[TAREFA PEDIDA]
Por favor, retome o texto sobre clima, fogos e prevenção a partir da última frase apresentada.

[TEXTO FORNECIDO]
--------------------------------

2022/07/14

Clima, Fogos e Prevenção

Ligo a televisão e vejo o primeiro-ministro no centro operacional da ANPC (Autoridade Nacional de Protecção Civil) a falar sobre a maior calamidade natural que, anualmente, atinge o país: os fogos. 

António Costa repete, pela enésima vez, o óbvio: as condições climatéricas são excepcionalmente adversas nesta época do ano: as altas temperaturas, aliadas à baixa humidade e vento forte, são um "cocktail" explosivo, que podem provocar uma faísca, o suficiente para alimentar um incêndio de grandes proporções, durante dias. Por isso, apela à consciência dos portugueses. 

Apesar do reforço de medidas, tomadas após os grandes incêndios de 2017 (Pedrogão, etc...) que causaram 112 vítimas mortais, a situação está, hoje, mais controlada, existem mais meios humanos e materiais e, praticamente, não tem havido vítimas mortais.  Tudo isto é verdade e deve ser assinalado, pois - há que reconhecer - alguma coisa foi feita nestes últimos anos. 

Costa, também não se esqueceu de enumerar o aquecimento global e as causas exógenas, que não podemos controlar. No caso particular do Mediterrâneo, as altas temperaturas, aliadas à baixa humidade e os ventos fortes, são uma constante no Verão, como noutras latitudes com clima semelhante, como é o caso da Califórnia ou da Austrália, para citar dois exemplos que sempre vêm à baila. 

Hoje é o dia mais quente do século (46,2 graus) e mais de metade do país está sob alerta vermelho. Não chove há meses e as barragens a Sul do Tejo estão praticamente secas. Não estão previstas grandes alterações a curto prazo e os meteorologistas alertam-nos para a repetição de ciclos de calor cada vez mais frequentes nos próximos anos.

--------------------------------

[SECÇÃO DE DADOS]

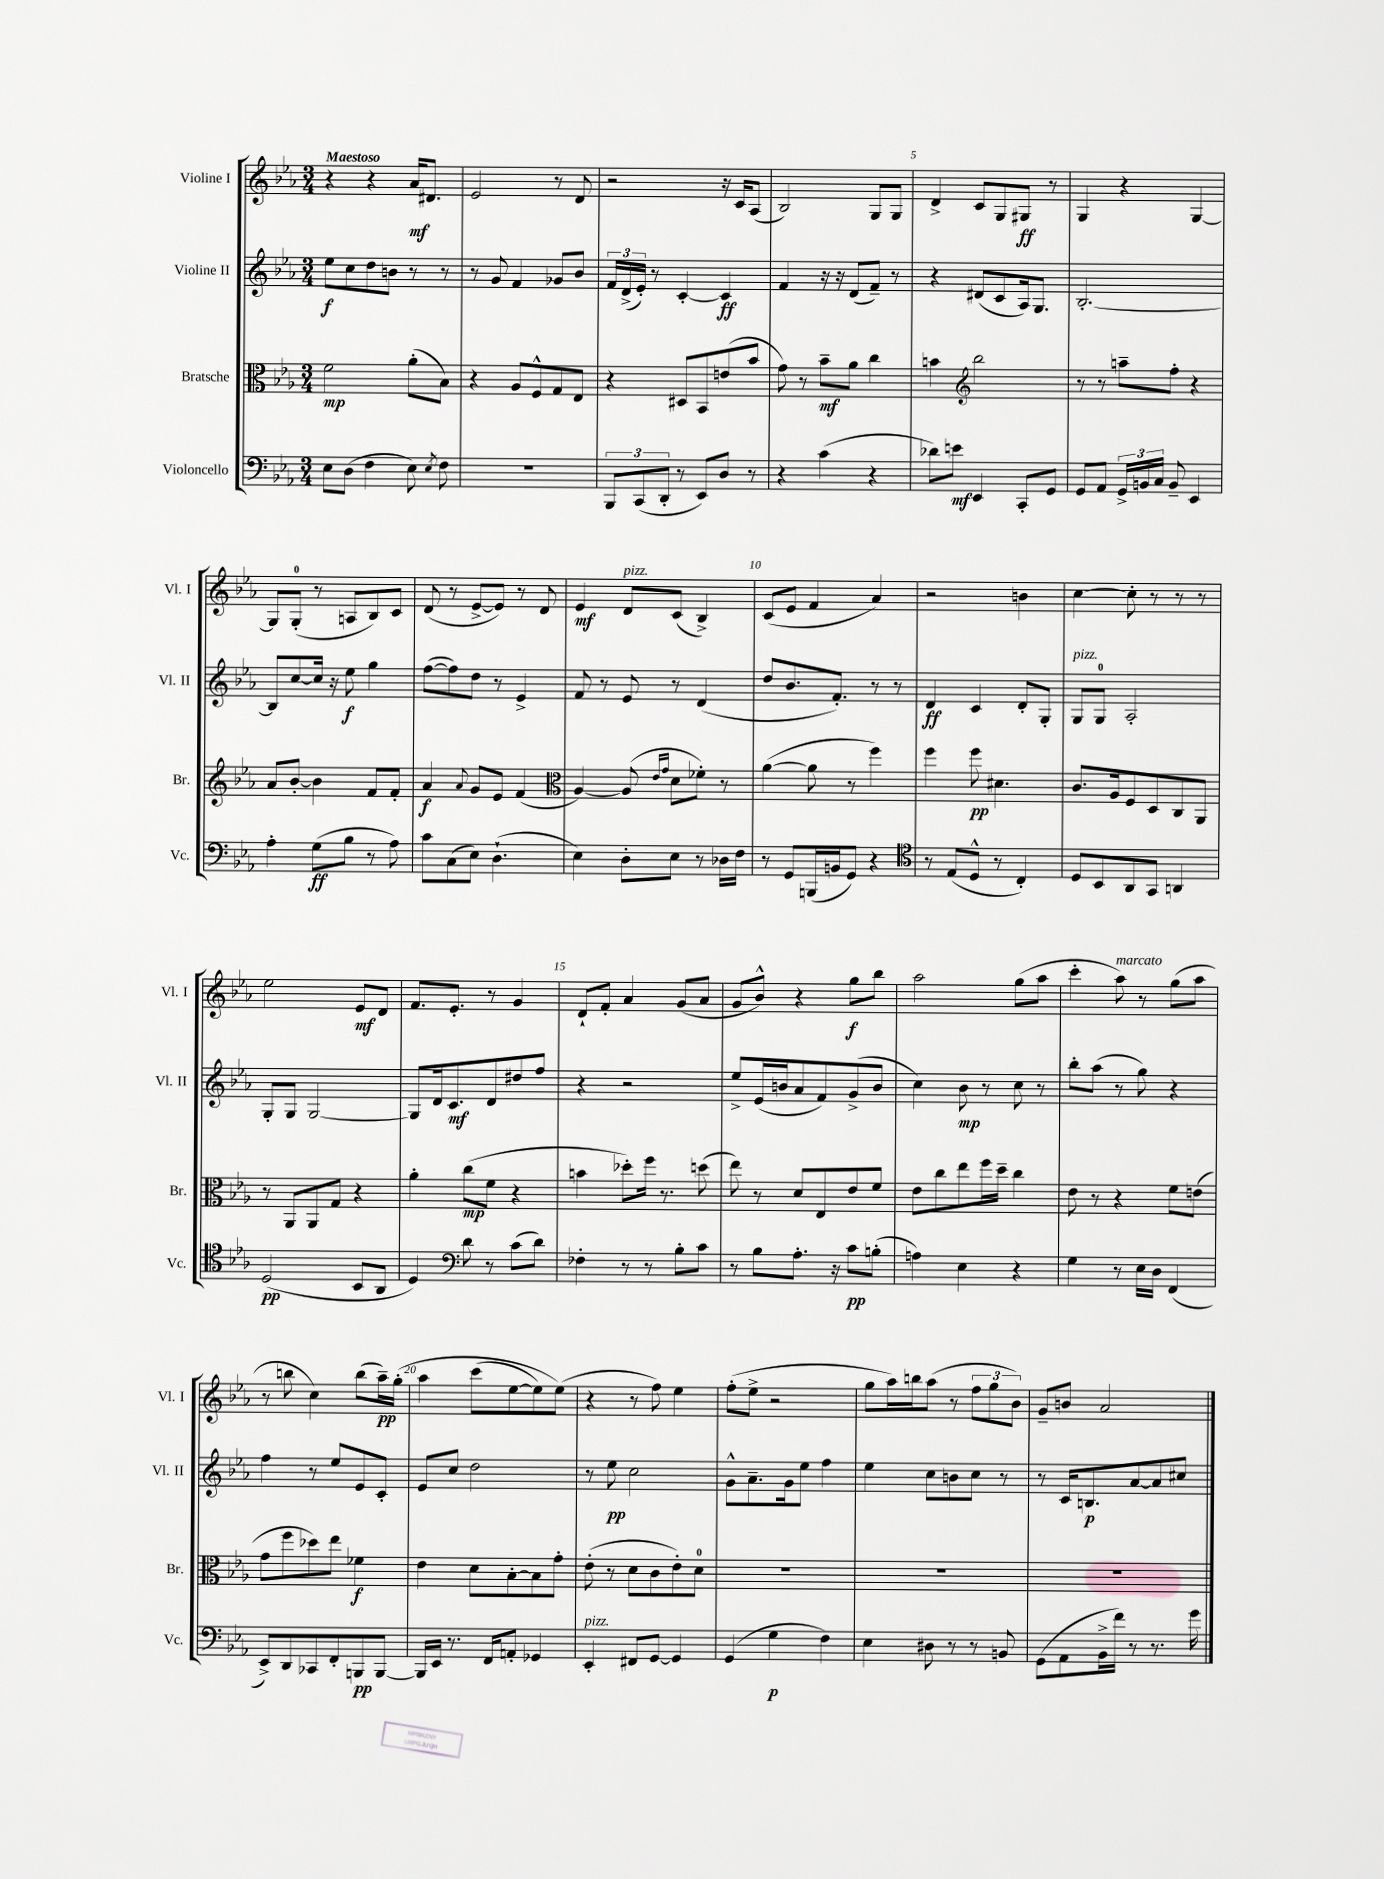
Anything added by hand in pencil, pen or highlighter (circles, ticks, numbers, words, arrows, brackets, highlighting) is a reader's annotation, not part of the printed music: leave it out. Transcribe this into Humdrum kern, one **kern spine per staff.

--------------------------------

[RESULTADO]
Portanto, temos aqui um problema (estrutural) que, nas palavras do primeiro-ministro, nunca poderá ser evitado. Haverá sempre fogos, mas há que prevenir, para não ter de remediar. Para remediar (combater os fogos) estão cá os bombeiros e os sapadores de serviço. Também há mais meios materiais (aviões, helicópteros e o sistema de alarme Siresp), nos quais foram investidos milhões de euros, ainda que pareçam nunca ser suficientes. Portanto, é difícil fazer mais com os meios disponíveis (Costa dixit).  

Claro que há outras questões a montante. Por exemplo, no campo da prevenção, a limpeza da floresta privada é da responsabilidade dos proprietários. Mas, como saber a quem pertencem as propriedades?  Costa faz a pergunta retórica, enquanto aponta para o écran do computador de uma funcionária:

"Então, diga-me lá, se eu quiser saber quem são os donos das terras nesta região, o que devo fazer"? Resposta da funcionária: "Terá de perguntar no Cadastro Predial do distrito, onde estão os registos de Propriedade. Mas, neste caso, será difícil de saber. Estamos no Alto-Minho, uma região de minifúndio e os  cadastros a Norte do Tejo, estão todos desactualizados" (!?). 

Ouve-se e não se acredita.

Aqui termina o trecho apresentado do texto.